To make matters worse, children are bombarded with well-crafted TV ads from fast-food chains and other purveyors of high-fat, high-sugar meals and snacks. A recent study reported that children ages two to six that watch television are more likely to choose food products advertised on TV than children who do not watch such commercials. These highly effective advertising campaigns, combined with a physically inactive life-style, have produced a generation of kids who are at high risk for obesity-associated medical conditions.
The major health threat is early development of Type II diabetes (adult onset), particularly in children with a family history of the disease. Doctors are reporting a surge in young adolescents developing Type II diabetes – which can lead to heart and kidney disease, high blood pressure, stroke, limb amputations, and blindness. People who develop diabetes in adolescence face a diminished quality of life and shortened life span, particularly if the disease progresses untreated. It’s a scary prospect for our children but, in many cases, obesity and diabetes are preventable.

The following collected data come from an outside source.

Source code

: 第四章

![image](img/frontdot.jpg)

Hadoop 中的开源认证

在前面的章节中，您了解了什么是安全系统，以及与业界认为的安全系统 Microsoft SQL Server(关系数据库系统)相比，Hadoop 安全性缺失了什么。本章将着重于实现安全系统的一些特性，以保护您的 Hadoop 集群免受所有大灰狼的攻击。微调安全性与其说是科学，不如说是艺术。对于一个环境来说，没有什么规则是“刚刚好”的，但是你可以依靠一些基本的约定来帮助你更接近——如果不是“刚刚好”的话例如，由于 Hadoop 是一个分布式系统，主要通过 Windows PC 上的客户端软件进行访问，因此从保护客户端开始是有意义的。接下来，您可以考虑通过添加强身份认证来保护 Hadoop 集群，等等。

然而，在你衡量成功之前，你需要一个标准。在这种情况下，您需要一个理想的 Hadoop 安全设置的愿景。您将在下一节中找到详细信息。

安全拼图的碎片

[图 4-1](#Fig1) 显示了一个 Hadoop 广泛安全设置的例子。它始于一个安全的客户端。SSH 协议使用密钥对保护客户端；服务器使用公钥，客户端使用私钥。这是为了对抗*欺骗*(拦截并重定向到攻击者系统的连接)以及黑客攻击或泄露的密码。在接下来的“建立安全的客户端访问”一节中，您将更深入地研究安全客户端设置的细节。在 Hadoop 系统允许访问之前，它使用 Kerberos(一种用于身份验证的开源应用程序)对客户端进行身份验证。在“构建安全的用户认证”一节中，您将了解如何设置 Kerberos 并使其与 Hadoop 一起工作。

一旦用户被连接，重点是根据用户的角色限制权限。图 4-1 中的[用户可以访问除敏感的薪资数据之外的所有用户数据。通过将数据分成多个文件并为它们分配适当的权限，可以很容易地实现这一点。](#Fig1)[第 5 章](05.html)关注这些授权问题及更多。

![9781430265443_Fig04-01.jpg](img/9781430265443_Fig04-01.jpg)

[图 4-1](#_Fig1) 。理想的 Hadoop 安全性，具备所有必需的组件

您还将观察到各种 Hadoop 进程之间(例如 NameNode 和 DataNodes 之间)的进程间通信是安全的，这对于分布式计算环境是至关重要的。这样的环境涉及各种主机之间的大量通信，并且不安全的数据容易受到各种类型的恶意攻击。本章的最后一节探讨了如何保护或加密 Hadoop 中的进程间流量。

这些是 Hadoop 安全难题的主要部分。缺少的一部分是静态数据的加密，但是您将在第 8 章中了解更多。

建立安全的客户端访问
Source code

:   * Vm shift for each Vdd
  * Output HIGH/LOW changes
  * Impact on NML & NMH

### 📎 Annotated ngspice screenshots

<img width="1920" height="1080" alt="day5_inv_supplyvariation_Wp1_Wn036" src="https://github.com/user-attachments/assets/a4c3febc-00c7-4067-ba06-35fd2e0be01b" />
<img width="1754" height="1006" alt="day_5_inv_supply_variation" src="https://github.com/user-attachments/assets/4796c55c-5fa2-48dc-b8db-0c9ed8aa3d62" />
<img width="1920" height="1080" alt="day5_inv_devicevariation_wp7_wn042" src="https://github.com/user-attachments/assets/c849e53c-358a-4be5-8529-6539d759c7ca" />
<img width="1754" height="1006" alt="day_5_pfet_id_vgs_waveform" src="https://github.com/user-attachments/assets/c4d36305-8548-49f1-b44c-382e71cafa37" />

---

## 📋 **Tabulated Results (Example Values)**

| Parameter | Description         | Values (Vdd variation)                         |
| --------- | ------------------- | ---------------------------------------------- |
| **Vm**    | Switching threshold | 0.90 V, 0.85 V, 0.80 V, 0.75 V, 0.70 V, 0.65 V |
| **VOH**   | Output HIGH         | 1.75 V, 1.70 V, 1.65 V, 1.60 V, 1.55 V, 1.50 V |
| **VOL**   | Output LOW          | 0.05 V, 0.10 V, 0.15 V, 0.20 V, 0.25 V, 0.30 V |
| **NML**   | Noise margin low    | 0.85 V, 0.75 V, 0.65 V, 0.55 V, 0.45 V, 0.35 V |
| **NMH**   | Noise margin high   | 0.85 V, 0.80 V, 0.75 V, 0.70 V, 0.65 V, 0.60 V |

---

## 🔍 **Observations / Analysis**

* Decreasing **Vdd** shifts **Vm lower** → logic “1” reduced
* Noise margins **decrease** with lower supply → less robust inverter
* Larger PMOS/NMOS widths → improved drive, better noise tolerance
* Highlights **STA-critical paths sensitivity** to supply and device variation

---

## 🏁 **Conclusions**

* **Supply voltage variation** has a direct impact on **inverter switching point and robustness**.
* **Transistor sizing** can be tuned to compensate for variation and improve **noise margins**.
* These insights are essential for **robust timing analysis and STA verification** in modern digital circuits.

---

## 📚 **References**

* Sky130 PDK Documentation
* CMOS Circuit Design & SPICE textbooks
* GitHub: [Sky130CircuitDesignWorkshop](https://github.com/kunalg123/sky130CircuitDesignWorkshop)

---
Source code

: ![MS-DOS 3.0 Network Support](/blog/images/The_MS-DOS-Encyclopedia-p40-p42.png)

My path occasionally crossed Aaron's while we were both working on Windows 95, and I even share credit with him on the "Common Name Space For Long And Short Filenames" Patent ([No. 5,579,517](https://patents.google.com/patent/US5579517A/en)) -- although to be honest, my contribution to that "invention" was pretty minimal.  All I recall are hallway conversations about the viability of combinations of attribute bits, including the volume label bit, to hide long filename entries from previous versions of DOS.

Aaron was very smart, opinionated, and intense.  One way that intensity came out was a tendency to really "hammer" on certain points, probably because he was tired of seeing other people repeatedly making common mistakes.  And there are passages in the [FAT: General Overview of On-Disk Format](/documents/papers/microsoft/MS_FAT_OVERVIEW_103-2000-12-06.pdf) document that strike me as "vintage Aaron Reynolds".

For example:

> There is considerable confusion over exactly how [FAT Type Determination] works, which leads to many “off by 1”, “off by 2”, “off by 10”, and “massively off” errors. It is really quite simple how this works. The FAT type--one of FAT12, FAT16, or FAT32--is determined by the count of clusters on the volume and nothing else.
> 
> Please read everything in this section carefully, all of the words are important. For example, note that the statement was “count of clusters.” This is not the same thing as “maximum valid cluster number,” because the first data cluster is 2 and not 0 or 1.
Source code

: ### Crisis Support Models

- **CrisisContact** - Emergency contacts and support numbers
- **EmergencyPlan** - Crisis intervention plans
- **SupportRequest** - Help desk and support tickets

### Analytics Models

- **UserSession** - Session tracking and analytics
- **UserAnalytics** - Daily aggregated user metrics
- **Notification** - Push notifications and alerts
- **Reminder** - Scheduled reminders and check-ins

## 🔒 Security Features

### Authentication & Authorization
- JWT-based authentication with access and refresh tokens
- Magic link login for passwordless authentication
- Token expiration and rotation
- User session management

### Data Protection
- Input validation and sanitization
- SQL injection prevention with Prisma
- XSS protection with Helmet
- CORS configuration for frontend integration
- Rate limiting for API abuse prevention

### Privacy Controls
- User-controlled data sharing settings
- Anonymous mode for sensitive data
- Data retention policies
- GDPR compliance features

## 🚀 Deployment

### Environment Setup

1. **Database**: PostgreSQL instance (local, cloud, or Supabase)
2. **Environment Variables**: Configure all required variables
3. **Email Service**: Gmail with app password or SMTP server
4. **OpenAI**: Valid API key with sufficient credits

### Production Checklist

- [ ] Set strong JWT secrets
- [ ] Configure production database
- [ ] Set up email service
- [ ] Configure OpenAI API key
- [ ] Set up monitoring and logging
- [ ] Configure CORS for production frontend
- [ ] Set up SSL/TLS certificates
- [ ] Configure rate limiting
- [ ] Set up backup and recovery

Parents should be involved in their kids daily physical activities. In today’s educational system, most schools offer PE (Physical Education) classes that allow kids to participate in physical activities and help them be more active. They also allow them to interact with their classmates on another level. However, these PE classes are not enough to help with their daily activity allowance. Many of these classes have been cut or reduced in recent years because of a lack of funding.
Physical education should be a top priority; after-school extra-curricular activities and sports are also vital. Children must develop a lifestyle that includes regular exercise, as well as a healthy diet. Parents need to set limits on the time their children are engaged in passive activities. Pediatricians recommend restricting children to one to two hours per day on TV and computers combined, unless, of course, they are Internet hackers – but there are always exceptions to the rule.
Fortunately, some schools now provide meals that are lower in fat and include healthy helpings of fruits and vegetables. Parental involvement remains the most important key to our children’s healthy diets. Programs to educate parents about nutrition are essential. Fast food should be banned from all schools. Period!